Conducted 9 or 23 February 1988
From the section headed “Northrop Frye” in the article “What Is the Purpose of Art?” in Grammateion: The St. Michael’s College Journal of the Arts, 13 (1988): 36. Frye’s daybook for 1988 has two entries for Bert Archer; probably the first interview was cancelled. Frye was one of several artists and critics, including Robertson Davies, Alex Colville, and Robert Fulford, who responded to the question posed by Bert Archer: “What do you think is the purpose of art? Why do you create and why do we appreciate?” Archer noted that some responded orally, others in writing; Frye did so orally. Archer later became a writer and journalist.

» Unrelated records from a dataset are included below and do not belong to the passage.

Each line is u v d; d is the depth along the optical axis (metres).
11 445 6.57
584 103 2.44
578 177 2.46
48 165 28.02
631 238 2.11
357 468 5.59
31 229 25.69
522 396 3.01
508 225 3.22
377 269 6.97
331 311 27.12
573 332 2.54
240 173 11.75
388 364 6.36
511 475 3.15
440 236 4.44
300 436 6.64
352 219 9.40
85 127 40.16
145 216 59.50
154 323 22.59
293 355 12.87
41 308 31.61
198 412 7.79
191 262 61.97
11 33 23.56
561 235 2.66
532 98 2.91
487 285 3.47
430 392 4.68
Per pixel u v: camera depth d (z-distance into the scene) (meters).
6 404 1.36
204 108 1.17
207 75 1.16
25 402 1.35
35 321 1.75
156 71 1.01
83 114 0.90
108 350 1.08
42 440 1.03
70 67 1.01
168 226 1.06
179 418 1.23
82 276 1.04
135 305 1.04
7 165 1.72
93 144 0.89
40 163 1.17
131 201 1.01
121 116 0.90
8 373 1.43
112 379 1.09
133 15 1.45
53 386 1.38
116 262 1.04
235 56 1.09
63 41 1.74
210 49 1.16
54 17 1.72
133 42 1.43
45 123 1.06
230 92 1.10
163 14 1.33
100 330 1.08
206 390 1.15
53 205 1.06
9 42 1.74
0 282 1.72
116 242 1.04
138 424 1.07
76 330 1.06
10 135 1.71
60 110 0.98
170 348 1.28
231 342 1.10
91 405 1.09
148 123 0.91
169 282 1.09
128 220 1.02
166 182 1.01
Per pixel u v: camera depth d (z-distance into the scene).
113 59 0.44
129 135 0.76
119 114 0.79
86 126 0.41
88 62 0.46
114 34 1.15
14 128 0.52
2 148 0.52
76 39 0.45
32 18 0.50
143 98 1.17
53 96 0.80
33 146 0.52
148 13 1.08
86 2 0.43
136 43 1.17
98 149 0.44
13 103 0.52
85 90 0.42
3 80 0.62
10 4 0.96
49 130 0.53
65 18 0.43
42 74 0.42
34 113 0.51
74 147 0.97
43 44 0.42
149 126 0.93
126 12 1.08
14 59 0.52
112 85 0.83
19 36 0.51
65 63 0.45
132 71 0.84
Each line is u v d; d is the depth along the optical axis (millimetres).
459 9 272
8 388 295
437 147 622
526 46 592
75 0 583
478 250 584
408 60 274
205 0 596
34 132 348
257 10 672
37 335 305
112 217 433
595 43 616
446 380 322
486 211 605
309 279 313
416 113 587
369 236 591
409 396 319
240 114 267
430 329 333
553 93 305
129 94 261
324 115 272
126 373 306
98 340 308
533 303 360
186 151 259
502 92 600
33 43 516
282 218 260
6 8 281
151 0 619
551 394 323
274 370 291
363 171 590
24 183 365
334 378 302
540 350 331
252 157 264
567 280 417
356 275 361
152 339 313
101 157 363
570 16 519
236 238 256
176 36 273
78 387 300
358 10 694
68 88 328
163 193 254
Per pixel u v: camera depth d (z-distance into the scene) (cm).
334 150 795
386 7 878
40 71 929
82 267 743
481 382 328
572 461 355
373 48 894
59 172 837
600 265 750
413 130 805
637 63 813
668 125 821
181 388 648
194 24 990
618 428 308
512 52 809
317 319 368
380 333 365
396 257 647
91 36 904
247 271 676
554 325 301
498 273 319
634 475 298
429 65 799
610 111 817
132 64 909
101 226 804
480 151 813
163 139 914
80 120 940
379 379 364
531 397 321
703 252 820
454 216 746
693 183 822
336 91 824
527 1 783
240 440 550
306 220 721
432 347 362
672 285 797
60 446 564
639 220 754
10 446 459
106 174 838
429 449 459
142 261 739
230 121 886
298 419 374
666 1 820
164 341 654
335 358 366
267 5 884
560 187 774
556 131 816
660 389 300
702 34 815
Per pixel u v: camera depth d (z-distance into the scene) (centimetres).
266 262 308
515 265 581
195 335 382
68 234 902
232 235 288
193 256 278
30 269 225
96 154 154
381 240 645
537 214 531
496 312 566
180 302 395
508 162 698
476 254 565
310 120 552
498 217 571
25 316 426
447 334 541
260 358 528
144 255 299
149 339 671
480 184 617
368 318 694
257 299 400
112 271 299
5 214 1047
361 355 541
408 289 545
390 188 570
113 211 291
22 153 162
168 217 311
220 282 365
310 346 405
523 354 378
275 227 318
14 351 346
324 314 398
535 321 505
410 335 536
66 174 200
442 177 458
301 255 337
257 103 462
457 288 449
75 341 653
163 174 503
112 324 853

FRYE: A great many people would say that art has no purpose, that that’s the whole point about the arts. I think myself that I prefer not to use the word “purpose,” but it does have a function. I think that humanity has certain concerns, and some of them are concerns that can be expressed verbally, such as political loyalties and religious beliefs, and others are more primary and immediate, like seeing and hearing, and also making a living and staying healthy and that kind of thing. I think that literature has a specific function among the verbal arts in that it does deal with these primary concerns along with the more ideological ones. Painting and music concentrate more on the developing of a sense experience so that becomes something creative on the part of the seer or hearer as well as the producer of the art.
“Purpose” is Aristotle’s word, and it leads to a kind of goal which I would distinguish, and did distinguish a moment ago, as ideological. Some people can’t think of art apart from its relationship to either political or religious concerns, or both. I would think that the criticism of the arts is set free when you’re not so much concerned with that kind of attachment. At the same time, there’s no point in being a critic unless you believe the arts are important.
The concept of art having a purpose goes back really to the whole Socratic revolution in thinking, where it was felt that the way to truth and the way to beauty is really through dialectic and through understanding rather than through the senses. It’s really as old as that is, I think. The Puritan side of it comes in in the emphasis on the Biblical traditions, which are again extremely verbal, and tend to be iconoclastic; that is, they make some use of music but very much less of the visual arts. That is particularly true of a certain recurrent emphasis in Christianity which came up with the seventeenth century Puritans. It came up also in the seventeenth century in France with the Jansenist movement, and both of those of course struck roots in Canada in English Canada and in Quebec.